The list data type can store different elements as a list, making these elements individually accessible. For example, different vectors can be stored in a list. The individual parts of a list can be output using the ls() function and addressed with the $ sign.

ls(chi1)
## [1] "data.name" "expected"  "method"    "observed"  "p.value"   "parameter"
## [7] "residuals" "statistic" "stdres"

To see the expected values, we access expected from the object chi1.

chi1$expected
##     
##         female      male
##   0  112.42406 113.57594
##   1  133.31702 134.68298
##   2  216.88889 219.11111
##   3  307.42508 310.57492
##   4  375.07849 378.92151
##   5  422.83384 427.16616
##   6  313.89195 317.10805
##   7  259.66972 262.33028
##   8  168.13863 169.86137
##   9   89.04383  89.95617
##   10  41.28848  41.71152

You can see that the condition of having at least \(5\) cases in each cell of the expected values is also met.

Cramer’s V

So far, we have only conducted the \(\chi^2\) independence test. However, in addition to the general relationship, it is often of interest to know how strong this relationship is or in which direction it goes.

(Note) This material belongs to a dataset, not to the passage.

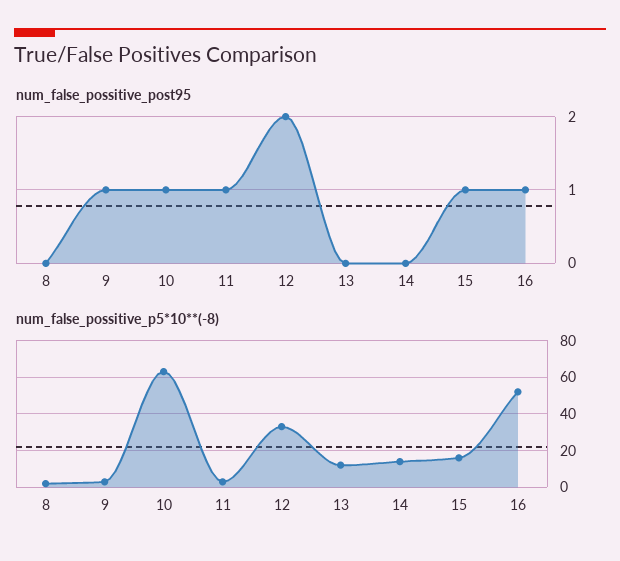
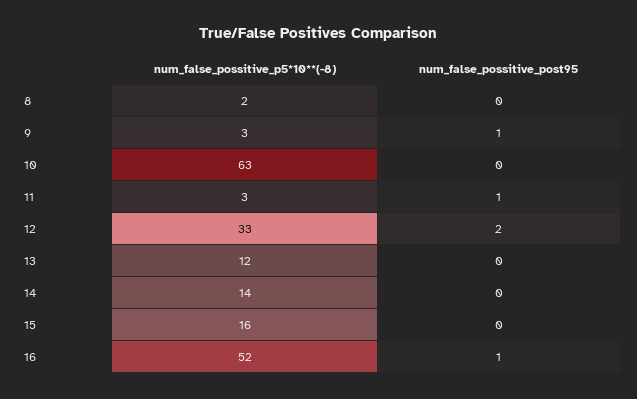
num_false_possitive_post95, 10: 1 -> 0
num_false_possitive_post95, 15: 1 -> 0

We calculate Cramer’s V for the strength of the relationship between two at least nominally scaled variables. We use the function CramerV() from the library DescTools. You specify the two variables and in the third argument, you set the confidence interval (in this case, $0.95`):

install.packages("DescTools")
library("DescTools")
CramerV(
  pss$stfdem,       
  pss$gndr,          
  conf.level = 0.95 # Konfidenzintervall
)  
##   Cramer V     lwr.ci     upr.ci 
## 0.05365996 0.00000000 0.06613029

We interpret the test as follows: The first column shows the value for Cramer’s V, and the second and third columns show the confidence interval for this value. If the interval does not include the value \(0\), the result is significant. In this case, we see that the result is not significant.

The following boundaries apply for interpreting the value:

Lower Bound Upper Bound Interpretation
\(0\) \(0.1\) no association
\(0.1\) \(0.3\) weak
\(0.3\) \(0.6\) moderate
\(0.6\) \(1\) strong

If not only the strength of the association should be interpreted but also the direction of the relationship, a correlation must be calculated.